These data indicate again that the levels of LIF mRNA were not different within the same group (NP, 162.1 ± 59.5 vs 226.4 ± 105.5, P = 0.60, respectively in decidua; AP, 926.3 ± 487.0 vs 401.8 ± 210.7, P = 0.35 in villi). The comparison between different groups (NP vs AP) neither showed any difference of LIF mRNA levels, when either decidua (162.1 ± 59.5 vs 926.3 ± 487.0, P = 0.13) or chorionic villi (226.4 ± 105.5 vs 401.8 ± 210.7, P = 0.44) were concerned (Figure 4A). Similar to the trend found by semi-quantitation in the previous section, the LIF-R{beta} mRNA level was statistically lower in decidua than that in chorionic villi, in either NP (15.1 ± 14.0 vs 7333.2 ± 3198.0, P = 0.006) or AP (0.3 ± 0.2 vs 1053.4 ± 535.3, P = 0.03) (Figure 4B). However, comparison between different groups of patients did not show difference in LIF-R{beta} mRNA levels in decidua (15.1 ± 14.0 vs 0.3 ± 0.2, respectively in NP and AP, P = 0.20) (Figure 4B). Though there was a trend towards lower level of LIF-R{beta} mRNA in chorionic villi of AP (Figure 4B), the difference did not reach statistical significance (7333.2 ± 3198.0 vs 1053.4 ± 535.3, P = 0.07) (Figure 4B).

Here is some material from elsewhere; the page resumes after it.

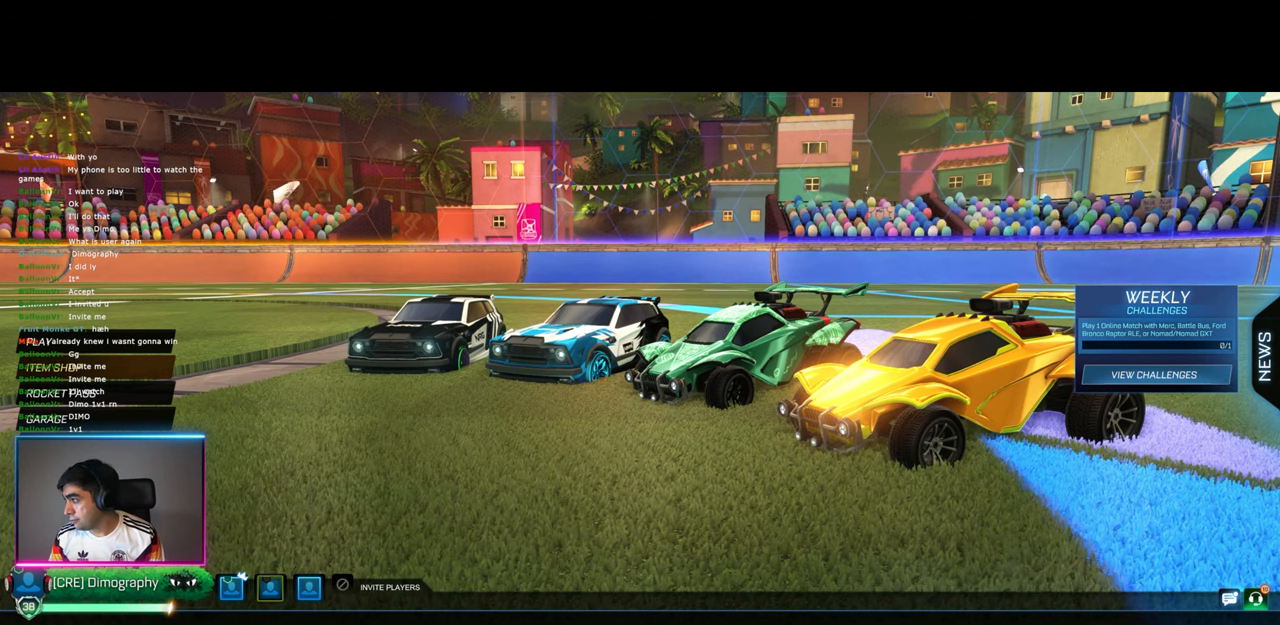
{"keys": [], "mouse": [], "events": []}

Immunohistochemical study for LIF and LIF-R{beta} proteins in decidua and chorionic villi
Immunohistochemical study identified that the immunoreactive LIF was found in both decidua and chorionic villi of both NP and AP (Figure 5A–D). In decidua, the LIF staining was detectable in both the stroma cells and the luminal and glandular epithelium but the vascular endothelium did not show significant immunoreactivity (Figure 5A and C). In chorionic villi, the LIF protein was mostly localized to the trophoblasts but the stroma cells and endothelium also showed faint staining (Figure 5B and D). It was not microscopically possible to identify any difference in LIF staining intensity between NP and AP, in either decidua or chorionic villi (Figure 5A–D) (Table II).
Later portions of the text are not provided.